I changed my $HOME/.qmail and wrote a $HOME/.mailfilter and it works.....if the only thing I have in it is 'to $DEFAULT', as soon as I use anything else for example 'logfile $HOME/maildrop.log' everything stops working and the mails remains in the qmail in-queue.

It is the same when I try to use the xfilter cmd to filter the mail through spamc...everything grinds to a halt.

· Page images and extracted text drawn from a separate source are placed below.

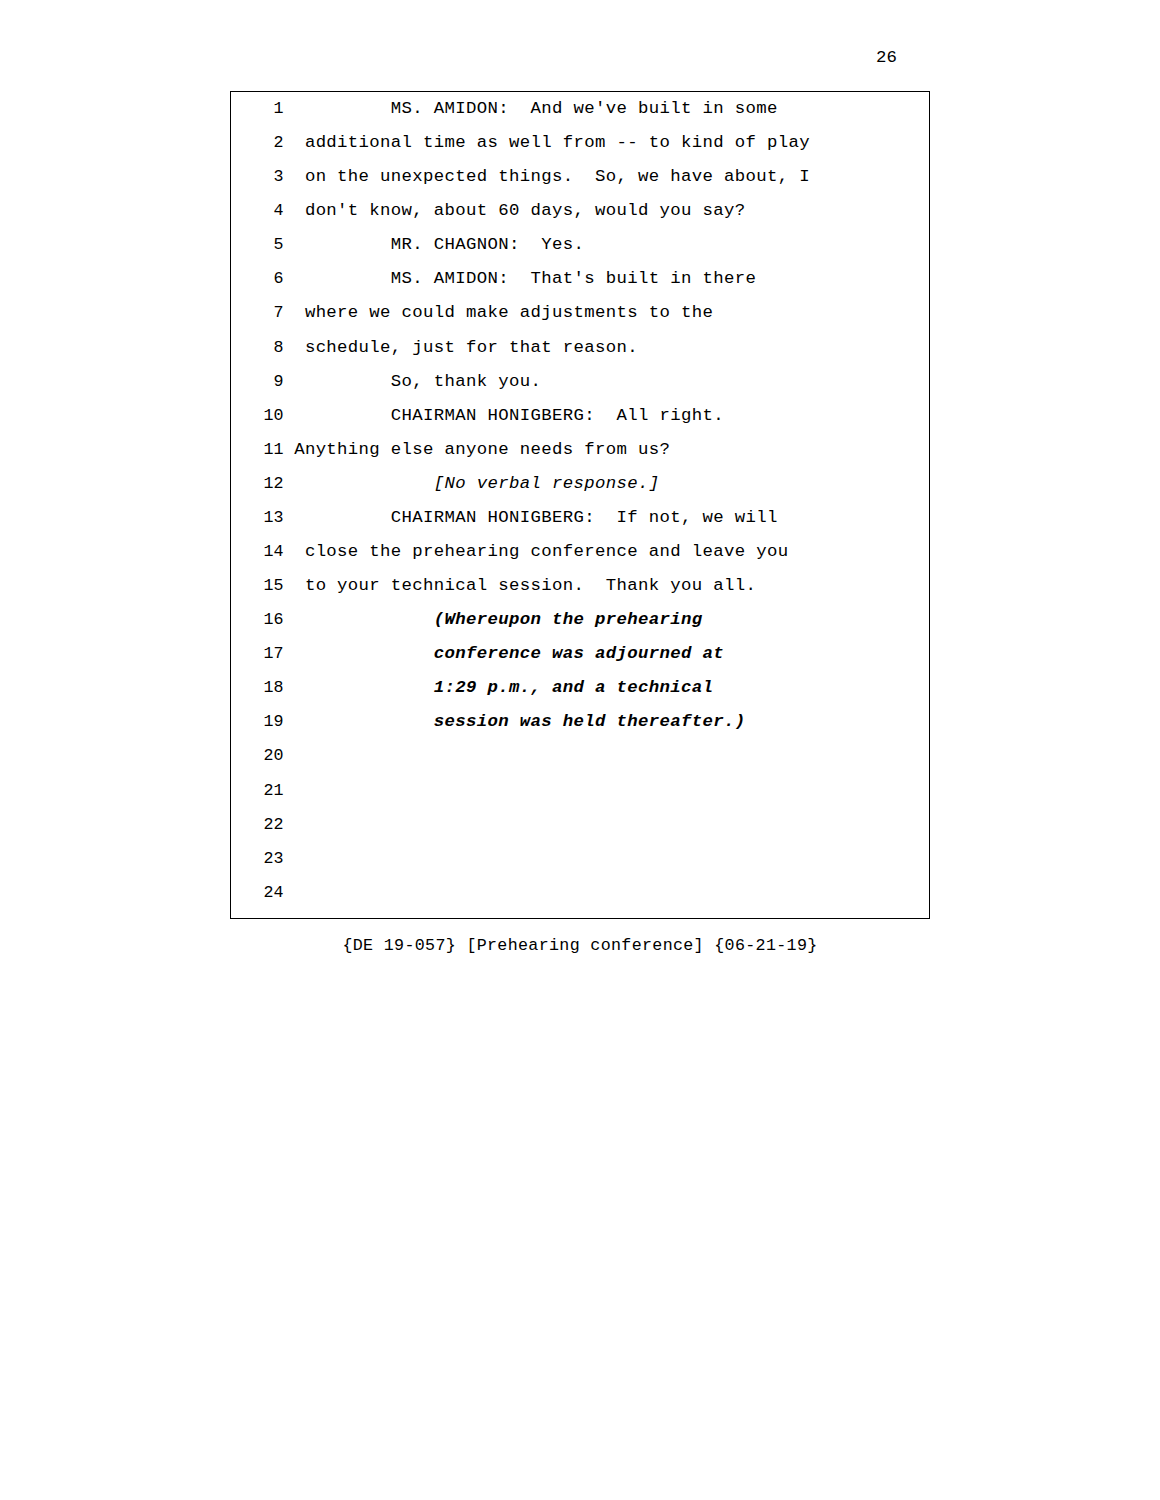26
| 1 | MS. AMIDON: And we've built in some |
| 2 | additional time as well from -- to kind of play |
| 3 | on the unexpected things. So, we have about, I |
| 4 | don't know, about 60 days, would you say? |
| 5 | MR. CHAGNON: Yes. |
| 6 | MS. AMIDON: That's built in there |
| 7 | where we could make adjustments to the |
| 8 | schedule, just for that reason. |
| 9 | So, thank you. |
| 10 | CHAIRMAN HONIGBERG: All right. |
| 11 | Anything else anyone needs from us? |
| 12 | [No verbal response.] |
| 13 | CHAIRMAN HONIGBERG: If not, we will |
| 14 | close the prehearing conference and leave you |
| 15 | to your technical session. Thank you all. |
| 16 | (Whereupon the prehearing |
| 17 | conference was adjourned at |
| 18 | 1:29 p.m., and a technical |
| 19 | session was held thereafter.) |
| 20 | |
| 21 | |
| 22 | |
| 23 | |
| 24 | |
{DE 19-057} [Prehearing conference] {06-21-19}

I would very much appreciate if someone could point me in the right direction or even solve the mystery for me  :Smile:  SInce I can't even add the logfile cmd I can't see what happens that way either  :Sad: 

.qmail file:

```
| /usr/bin/maildrop -d user1 /home/user1/.mailfilter
```

.mailfilter file:

```
##############################

# Variable definitions.

#

DEFAULT="${HOME}/.maildir/"

MAILDIR="${DEFAULT}"

JUNKMAIL="${DEFAULT}.Spam/"

#logfile /home/user1/maildrop.log

#

##############################

# Spam filter.

#

#exception {

#       xfilter "/usr/bin/spamc -f"

#}

#if ( /^X-Spam-Status: *Yes/ ) {

#       to $JUNKMAIL

#}

#if ( /^X-Spam-Flag: *Yes/ ) {

#        to $JUNKMAIL

#}

#

##############################

to $DEFAULT
```

// Fredrik

----------

## indros

Have you ever solved this issue? I am having the same issue, and am pulling my hair out.

----------

## Kulfaangaren!

 *indros wrote:*   

> Have you ever solved this issue? I am having the same issue, and am pulling my hair out.

 

Sorry no...noone seemed to be able to help.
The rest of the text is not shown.